Make WordPress Core

Opened 16 years ago

Closed 16 years ago

#9005 closed enhancement (fixed)

Cron spawning improvements

Reported by: azaozz's profile azaozz Owned by:
Milestone: 2.8 Priority: normal
Severity: normal Version:
Component: General Keywords:
Focuses: Cc:

Description

Cron fails to start on some servers as the server either cannot connect back to itself or cannot resolve it's own name with DNS. Spawning it with an AJAX request fixes this.

Also the processing can be optimized: instead of using an (evil) serialized array, each cron job can be separate entry that is deleted when the job is completed.

Attachments (1)

9005.patch (4.5 KB) - added by azaozz 16 years ago.

Download all attachments as: .zip

Change History (22)

#2 @azaozz
16 years ago

(In [10474]) Spawn cron with AJAX request, see #9005

#3 follow-up: @Denis-de-Bernardy
16 years ago

I think it should be very late on wp_footer, and on admin_footer, rather than just wp_head. On wp_head, the job would need to complete before the actual page gets loaded, due to the fact that it's in the head area -- much like google analytics when inserted in that area.

#4 in reply to: ↑ 3 @azaozz
16 years ago

Replying to Denis-de-Bernardy:

... On wp_head, the job would need to complete before the actual page gets loaded...

No, it does "head" AJAX request that is asynchronous (doesn't stop the execution of the rest of the scripts) and additionally has a timeout of 10ms (0.01 sec.) so the browser doesn't wait for returned content. "wp_footer" would have been a good place for it too, however many themes don't have the wp_footer() call.

[REQUIREMENT]: Continue the WordPress cron spawning ticket thread, picking up right after its last reply. The data after this point comes from a separate source.

[ITEMS]:
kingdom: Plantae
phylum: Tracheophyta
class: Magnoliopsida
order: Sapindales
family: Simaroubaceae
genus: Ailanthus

[THE ANSWER]:
Also many hosts seem to give access to the "real" cron through their control panels. The changes to wp-cron make it easier to run it from crontab as a scheduled task either through wget, lynx or CLI if available.

#5 @westi
16 years ago

  • Cc westi added

#6 follow-up: @Denis-de-Bernardy
16 years ago

k... one quick question: when the cron is called, do pages get cached? because if they do, that may lead to quite a few misses.

also, I vaguely recall that part of the reason that cron wasn't on an ajax query was to "profit" from spammers and spiders on low traffic blogs. this might be worth a revisit.

#7 @filosofo
16 years ago

I don't think we should do it this way.

  • The people who are helped by this--those whose servers can't resolve domain names--are in small minority, and they are going to have lots of other problems that can't be solved: they can't send pingbacks/trackbacks, can't ping search engines, can't check for core / theme / plugin updates. So instead let's fallback for them on making a direct call to wp_cron() on shutdown.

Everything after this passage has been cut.